• Source extract
§

Kaspar von Grünberg: That's actually sounds really interesting.
Mirko Novakovic: I really like that idea. Right. Bringing the two things together.
Kaspar von Grünberg: Yeah. And I'm seeing this all the time with the customers. Right. First we thought like no customer would seriously consider our standard for how we think S3 should be configured in Amazon staging. But actually they come and say like, look, you know, we're not of the opinion that we have the gold standard. If there's a joint standard that's been rolled out pretty, pretty heavily, right. We're happy to rely on that. And so they're actually just taking the terraform of their provider, adding their security posture. And I guess the same would hold true for observability, right? People want experts to have opinions. And then also, you know, share best practices. That's what we're seeing continuously across everything we're doing.
Mirko Novakovic: As a developer, I always like tools like Stack Overflow or something because yeah, it's essentially copy paste and then optimize, right? You want to have some sort of how do I start? Or you mentioned scaffolding, right? When Ruby on Rails came out, you had these scaffolding commands where you essentially build an application, and then you just put in the stuff that you needed or adopted it, and it just gives you speed, right? Not only that, it provides you with the best practice how to do it and you learn from it, but it also gives you speed and it doesn't require you to do all the boilerplate stuff that you don't want to do anyway. So I like it a lot. And so now that you have the score specification and I define my infrastructure, then you put that into your tool. The orchestration then uses that score file to actually provision the things that are defined in there. Or how does it work.
Kaspar von Grünberg: Let's say I have an existing score file and now I want to add a Redis. You add two lines, give me cash of type Redis, and then you just push this so it makes its way through your CI pipeline hits the orchestration. The orchestration analyzes that change and gets the context. So let's say we're deploying to staging. It's then simply doing a lookup and goes and it says, okay, what's the convention of how the organization wants to configure Redis in staging. And this is defined as code again. We call this defined in a resource definition. So the organization might say you know Redis is in staging. We're using this Terraform file by the way. It's parameterized. And we want this cloud account. And this is the naming convention for the yeah. We can take all of those resource definitions. We cue the execution, we generate the Redis, maybe even the roles necessary networking. You know, we could even create a new account, whatever you want. Really? There's no there's no limit. And then we will generate the app configurations or regenerate the app configurations. Because now you need configurations that also you know, include Redisings. So that means we have the new configurations, we have the container image, we have the different resources. And then we inject the secrets into all of this. And we serve this whole workflow is sort of the create workflow. The more common workflow is the update workflow. So let's say I want to update all the Redisings across my estate because everything's a graph. I can say, okay, where's Redis running? Ba ba ba ba ba ba ba ba ba ba ba. Update my global convention and then push to the entire system. And then all Redisers will progressively, you know, in a careful way there's sort of fleet rollout capability progressively update. And that means I have way less configurations that I have to maintain. Right? I don't have hundreds of repositories. I have everything in a graph, and usually most Redis is in a given context. Look the same.

§

• Exercise 1
Show every line of the records that contains the string "Código", counting only matches with the same case.
The transcript and the records come from different sources.

[Text extractions per page]
§

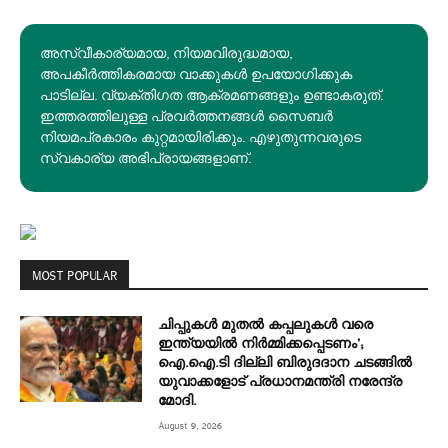
അസ്വീകാര്യമായ, നിയമവിരുദ്ധമായ,
അപകീര്‍ത്തികരമായ വാക്കുകൾ ഉപയോഗിക്കുക
പാടില്ല. വ്യക്തിഗത ആക്രമണങ്ങളും ഉണ്ടാകരുത്.
ഇത്തരത്തിലുള്ള പ്രവർത്തനങ്ങൾ സൈബർ
നിയമപ്രകാരം കുറ്റമായിരിക്കും. എഴുതുന്നവരുടെ
സ്വകാര്യ അഭിപ്രായങ്ങളാണ്.
MOST POPULAR
ചിപ്പുകൾ മുതൽ കപ്പലുകൾ വരെ
ഇന്ത്യയിൽ നിർമ്മിക്കപ്പെടണം’;
ഐ.ഐ.ടി ദില്ലി ബിരുദദാന ചടങ്ങിൽ
യുവാക്കളോട് പ്രധാനമന്ത്രി നരേന്ദ്ര
മോദി.
August 9, 2026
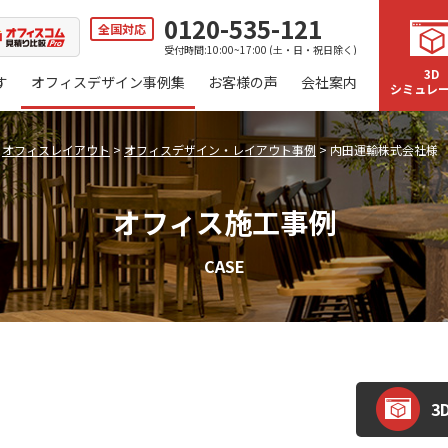
0120-535-121
全国対応
受付時間:10:00~17:00 (土・日・祝日除く)
3D
す
オフィスデザイン事例集
お客様の声
会社案内
シミュレ
>
オフィスレイアウト
>
オフィスデザイン・レイアウト事例
>
内田運輸株式会社様
オフィス施工事例
CASE
3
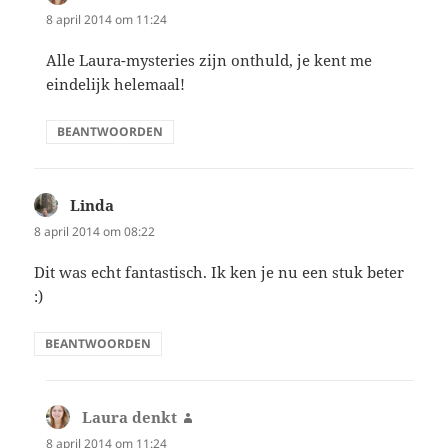
8 april 2014 om 11:24
Alle Laura-mysteries zijn onthuld, je kent me
eindelijk helemaal!
BEANTWOORDEN
Linda
schreef:
8 april 2014 om 08:22
Dit was echt fantastisch. Ik ken je nu een stuk beter
:)
BEANTWOORDEN
Laura denkt
schreef:
8 april 2014 om 11:24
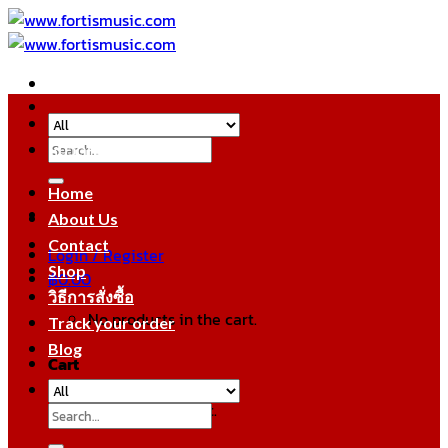
Skip
to
content
Search
หมวดหมู่สินค้า
for:
Home
About Us
Contact
Login / Register
Shop
฿
0.00
วิธีการสั่งซื้อ
No products in the cart.
Track your order
Blog
Cart
No products in the cart.
Search
for:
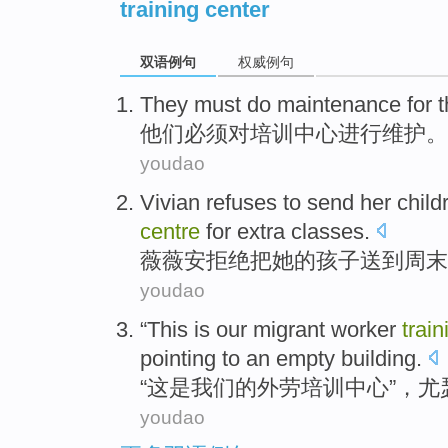
training center
双语例句
权威例句
They
must
do maintenance
for 
他们
必须
对
培训
中心
进行
维护。
youdao
V
ivian refuses to send her chil
centre
for extra classes.
薇
薇安拒绝把她的孩子送到周末
youdao
“
This
is
our
migrant worker
train
pointing to
an
empty
building.
“
这
是
我们
的
外劳
培训
中心
”，
尤
youdao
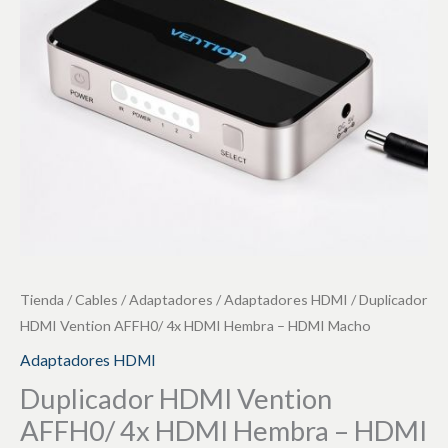
HDMI
Hembra
-
HDMI
Macho
cantidad
Tienda
/
Cables
/
Adaptadores
/
Adaptadores HDMI
/ Duplicador
HDMI Vention AFFH0/ 4x HDMI Hembra – HDMI Macho
Adaptadores HDMI
Duplicador HDMI Vention
AFFH0/ 4x HDMI Hembra – HDMI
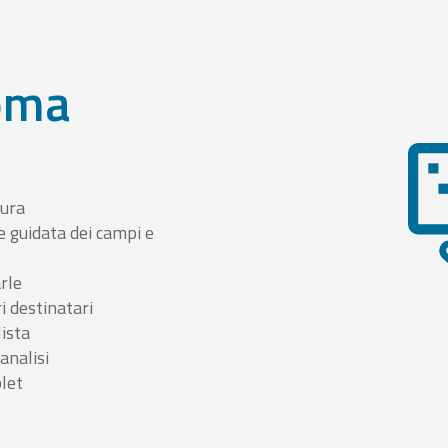
oma
tura
e guidata dei campi e
arle
i destinatari
lista
 analisi
blet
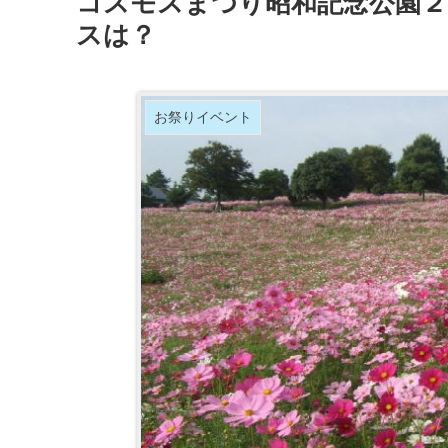
コスモスまつり昭和記念公園２
スは？
お祭りイベント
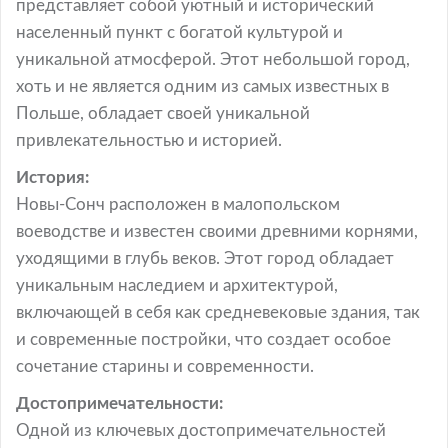
представляет собой уютный и исторический
населенный пункт с богатой культурой и
уникальной атмосферой. Этот небольшой город,
хоть и не является одним из самых известных в
Польше, обладает своей уникальной
привлекательностью и историей.
История:
Новы-Сонч расположен в малопольском
воеводстве и известен своими древними корнями,
уходящими в глубь веков. Этот город обладает
уникальным наследием и архитектурой,
включающей в себя как средневековые здания, так
и современные постройки, что создает особое
сочетание старины и современности.
Достопримечательности:
Одной из ключевых достопримечательностей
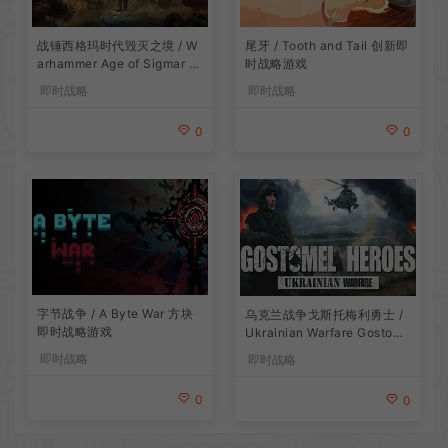
战锤西格玛时代毁灭之境 / W
尾牙 / Tooth and Tail 创新即
arhammer Age of Sigmar R
时战略游戏
ealms of Ruin 即时战略游戏
即时战略
即时战略
0
0
字节战争 / A Byte War 方块
乌克兰战争戈斯托梅利勇士 /
即时战略游戏
Ukrainian Warfare Gostome
l Heroes 即时战略游戏
即时战略
即时战略
0
0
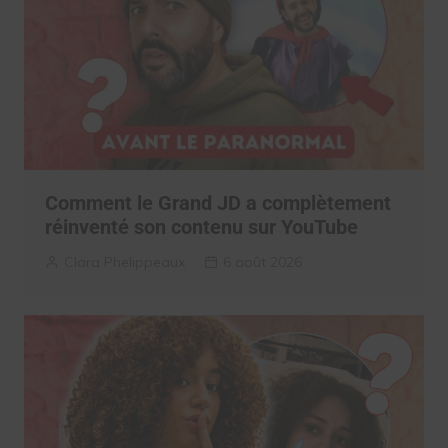
Comment le Grand JD a complètement
réinventé son contenu sur YouTube
Clara Phelippeaux
6 août 2026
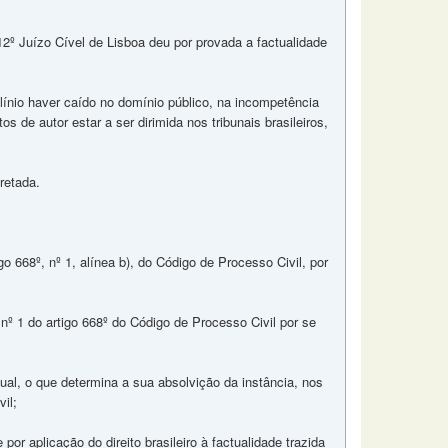
12º Juízo Cível de Lisboa deu por provada a factualidade
 Plínio haver caído no domínio público, na incompetência
s de autor estar a ser dirimida nos tribunais brasileiros,
retada.
o 668º, nº 1, alínea b), do Código de Processo Civil, por
 nº 1 do artigo 668º do Código de Processo Civil por se
ual, o que determina a sua absolvição da instância, nos
vil;
por aplicação do direito brasileiro à factualidade trazida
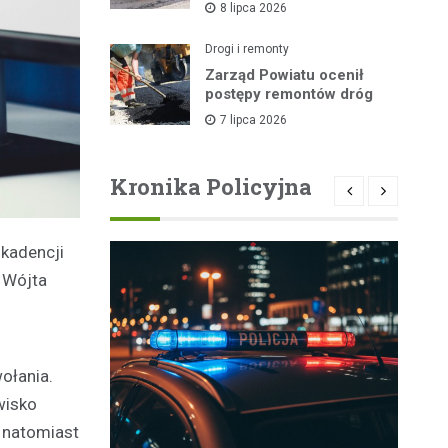
8 lipca 2026
lipca
Drogi i remonty
Zarząd Powiatu ocenił
postępy remontów dróg
7 lipca 2026
Kronika Policyjna
 kadencji
 Wójta
ołania.
wisko
 natomiast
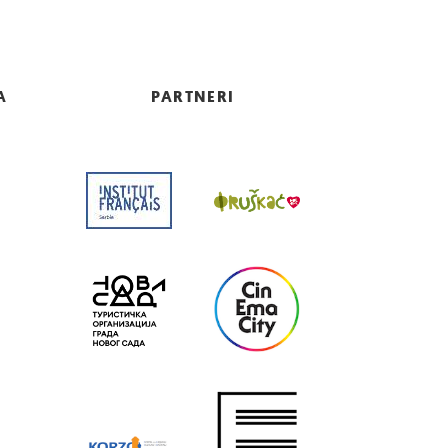
A
PARTNERI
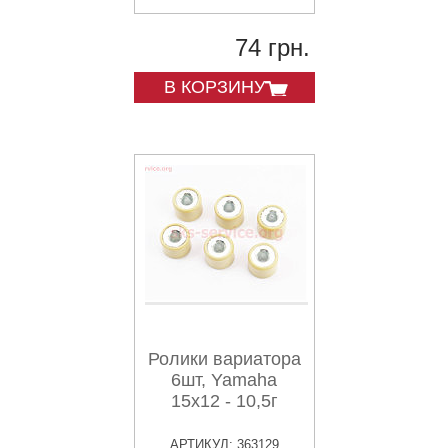
74 грн.
В КОРЗИНУ
Ролики вариатора
6шт, Yamaha
15x12 - 10,5г
АРТИКУЛ: 363129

§

• Exercise 2
According to the transcript, how many lines are added to an existing score file to request a Redis?

• Reply 1
o 668º, nº 1, alínea b), do Código de Processo Civil, por
 nº 1 do artigo 668º do Código de Processo Civil por se

• Reply 2
Two lines.